> PROVIDED TEXT:
++++++++++++++++++++

After missing out on every early shooting-guard target (draft prospects Dion Waiters, Austin Rivers, Terrence Ross and Jeremy Lamb plus veterans Eric Gordon and O.J. Mayo), the Phoenix Suns implemented a safe fallback plan with a flexible two-year deal to Shannon Brown.
While Brown gets a reasonable $3.5 million for this season, what makes the deal a slam dunk is the structure in year two. The second year is under the Suns' control: keep Brown again at $3.5 million OR release him and have only $583,333 count against the cap in the next three years, thanks to the new "stretch" provision on released players. That's a great insurance policy right there.
After the Brown signing, the Suns have about $47 million committed to 2012-13, but only $42 million committed to the 2013-14 salary cap (before including draft picks). Warrick and Telfair come off the books, and as stated above Brown can count as little as half-million. That leaves at least $16 million to spend next summer on draft picks, amnesty claims, lop-sided trades or straight free-agent signings.
So it makes sense for the Suns to save their bullets. All the best free agents this summer are gone - at least, the ones deserving multi-year deals.
Now the Suns have a great deal of flexibility, this year AND next.NBA teams are already feeling the pinch of the new Collective Bargaining Agreement - particularly the increasingly punitive costs of exceeding the luxury tax threshold ($70 million this year) that start ramping up a year from now. At that point, teams over the luxury tax are severely limited - inability to receive signed-and-traded players, smaller exceptions, increasingly higher luxury taxes and even a hard cap for those above the "apron" (four million over the luxury tax threshold).
The New York Knicks already declined to match offers to 23-year olds Jeremy Lin and Landry Fields and the Chicago Bulls just may do the same with Omer Asik, all because the third year of those deals would cost the tax-paying team as much as $45 million apiece in salary plus taxes in the third year!
That's just the trickle before the dam blows. Soon, many of the best NBA teams will be walking a tightrope between spending-to-contend and abandoning ship. Salary-dumping will happen. Under-the-cap teams like the Suns will get draft picks for taking on bad contracts, and some of those deals will include highly coveted players.

++++++++++++++++++++

(Source data)
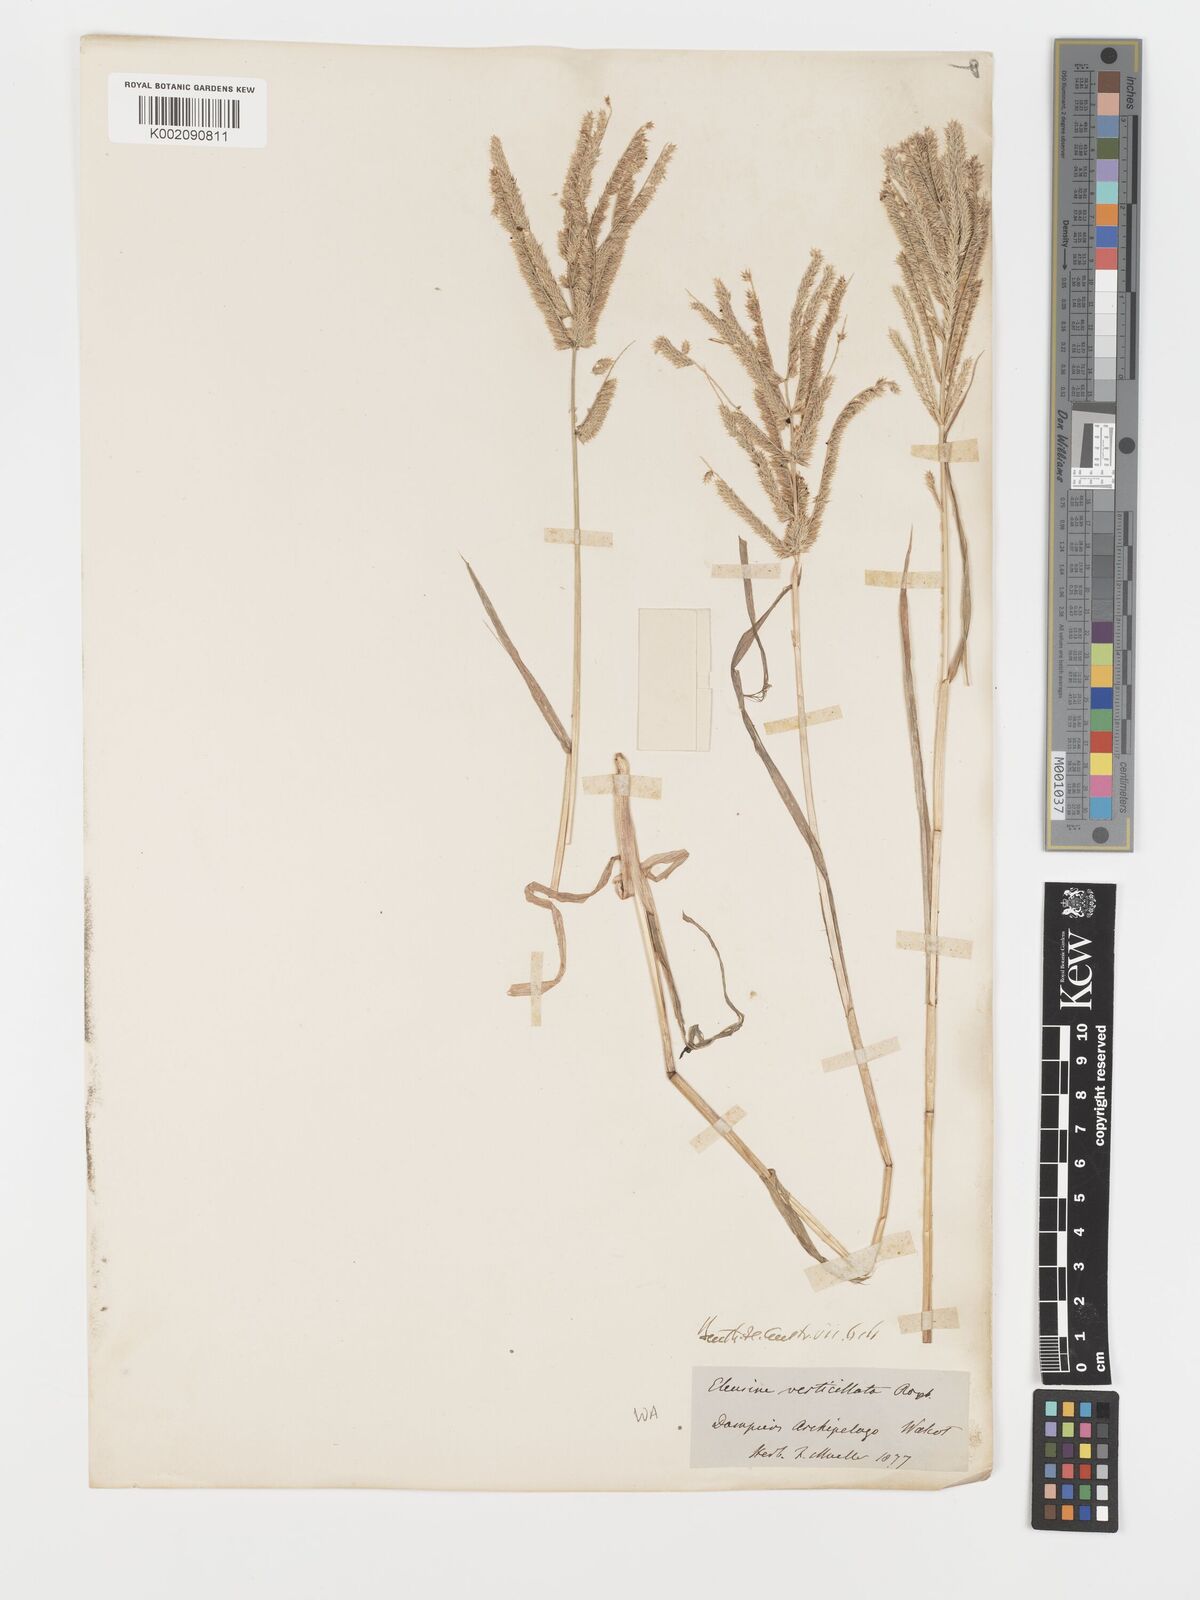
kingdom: Plantae
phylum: Tracheophyta
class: Liliopsida
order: Poales
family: Poaceae
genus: Acrachne
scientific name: Acrachne racemosa
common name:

++++++++++++++++++++

> WRITTEN TASK: Pick up the piece on the Phoenix Suns' Shannon Brown signing and the new salary cap rules right after its last sentence, and carry it further.

> THE RESPONSE:
The Suns are in the driver's seat, as long as they maintain their patience. The Houston Rockets are staying as flexible as possible (to the extreme), and even the Dallas Mavericks are following the same model. Just like the Suns held onto Steve Nash as they turned over the roster around him, the Mavericks are swapping players all around Nowitzki.
The Suns, Rockets and Mavericks - and any teams like them - will struggle to win games as they wait for the big-spenders to start purging. Then it's an arms race to get the stars as they shake loose.
The Suns have 10 draft picks in the next three years. Even the second rounders are valuable, because a team taking on a salary in a one-sided trade has to give something back to make the trade legal and often that's a terrible draft pick.
The Suns also have $8 million in expiring/non-guaranteed deals at the moment (Sebastian Telfair, Hakim Warrick and Shannon Brown), soon to be $11-12 million once the Suns sign a couple of fringe players to round out the roster.
Depending on the final roster, the Suns will likely also have $7-8 million unspent cap space, perfect for a trade partner who wants to lower their own cap number this year.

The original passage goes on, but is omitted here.